Concerning this data, the
author comments,

* "Respondents who knew someone on social assistance, were more likely to feel that welfare rates were too low, ... "

##### 1. Can we conduct a test of independence here, or is it that we can only carry out a test of homogeneity?

we conduct a test of independence here.

##### 2. Depending on your answer for 1., what are the null and alternative hypotheses?

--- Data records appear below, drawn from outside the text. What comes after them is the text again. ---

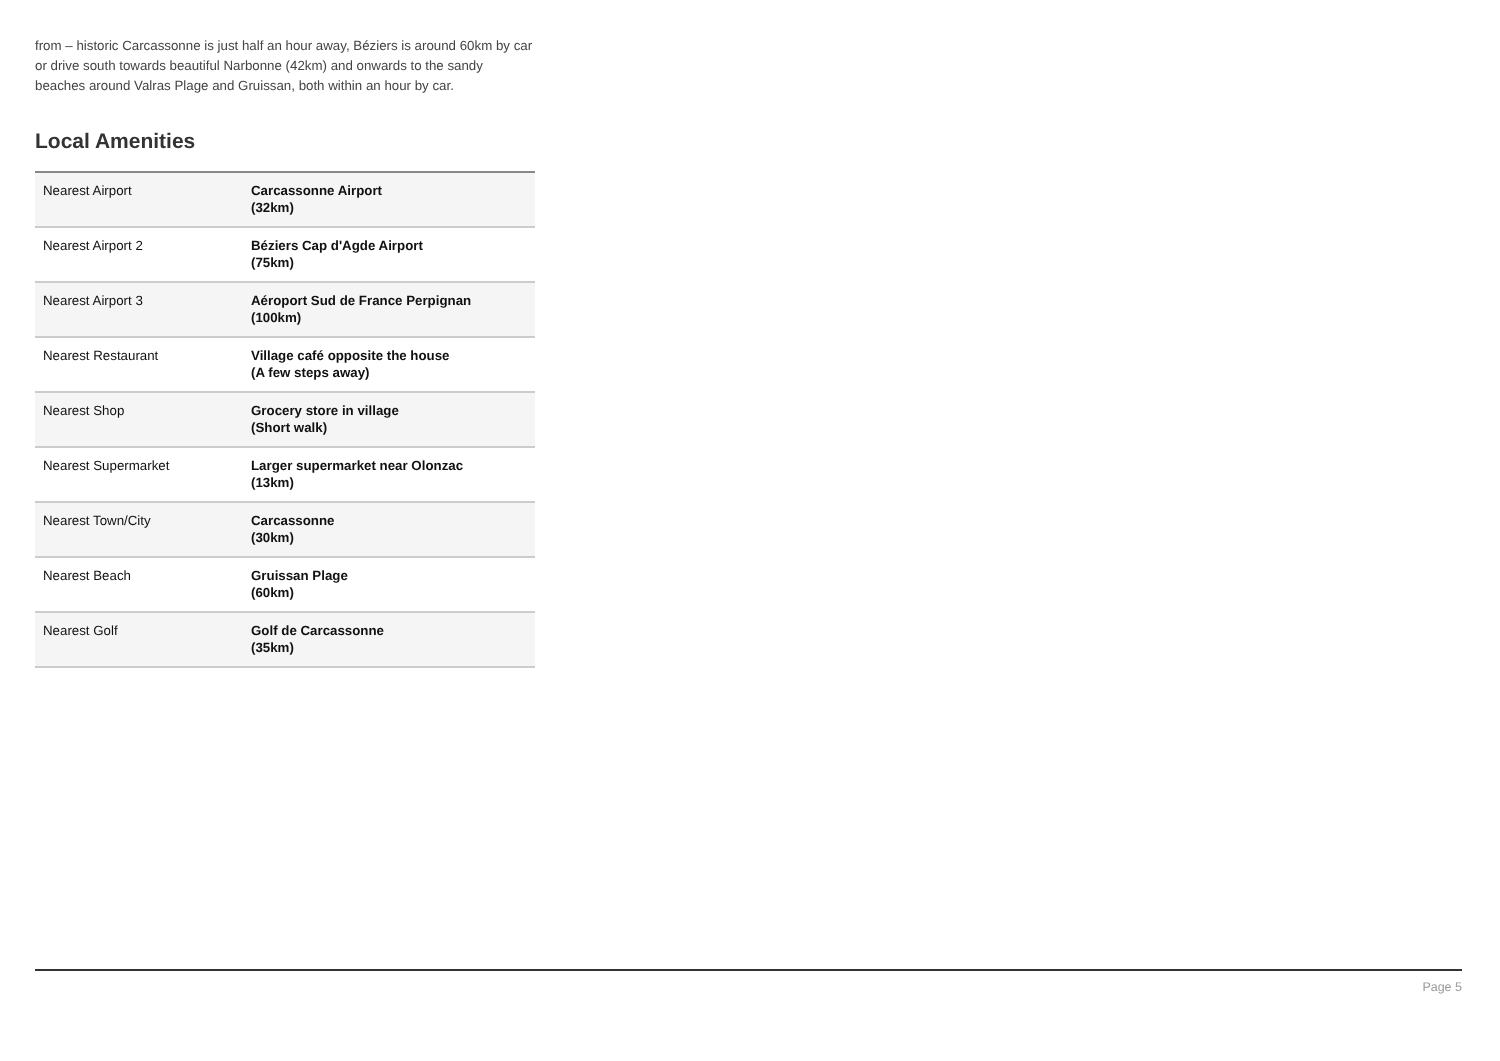from – historic Carcassonne is just half an hour away, Béziers is around 60km by car or drive south towards beautiful Narbonne (42km) and onwards to the sandy beaches around Valras Plage and Gruissan, both within an hour by car.
Local Amenities
| Nearest Airport | Carcassonne Airport (32km) |
| Nearest Airport 2 | Béziers Cap d'Agde Airport (75km) |
| Nearest Airport 3 | Aéroport Sud de France Perpignan (100km) |
| Nearest Restaurant | Village café opposite the house (A few steps away) |
| Nearest Shop | Grocery store in village (Short walk) |
| Nearest Supermarket | Larger supermarket near Olonzac (13km) |
| Nearest Town/City | Carcassonne (30km) |
| Nearest Beach | Gruissan Plage (60km) |
| Nearest Golf | Golf de Carcassonne (35km) |
Page 5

The null hypothesis and alternative hypothesis are:
* $H_0$: respondents who knew someone on social assistance and not are equally likely to feel that welfare rates were too low
* $H_1$: respomdents who knew someone on social assistance are more likely to feel that welfare rates were too low


##### 3. Compute the test statistic.

In [19]:
observed = np.array([[40, 6], [16, 13], [9,7]])
observed


array([[40,  6],
       [16, 13],
       [ 9,  7]])

In [20]:
observed_margin = np.array([[40,6,46],[16,13,29],[9,7,16],[65,26,91]])
observed_margin

array([[40,  6, 46],
       [16, 13, 29],
       [ 9,  7, 16],
       [65, 26, 91]])

In [21]:
nrows = 3
ncols = 2
expected = np.zeros((nrows,ncols))   #initialization
for i in np.arange(nrows):
    for j in np.arange(ncols):
        expected[i,j] = observed_margin[i,ncols]*observed_margin[nrows,j]/observed_margin[nrows,ncols]
expected

array([[32.85714286, 13.14285714],
       [20.71428571,  8.28571429],
       [11.42857143,  4.57142857]])

In [22]:
Q = ((expected-observed)**2/expected).sum()
Q

10.996205022488756

##### 4. What is the degree of freedom?

In [23]:
df = (nrows-1)*(ncols-1)
df

2

##### 5. What is the p-value and what is your conclusion?

In [24]:
pval = stats.chi2.sf(Q,df)

In [25]:
pval

0.004094533403106778

Since p-vale < 0.05, we reject the null hypothesis. Respomdents who knew someone on social assistance are more likely to feel that welfare rates were too low.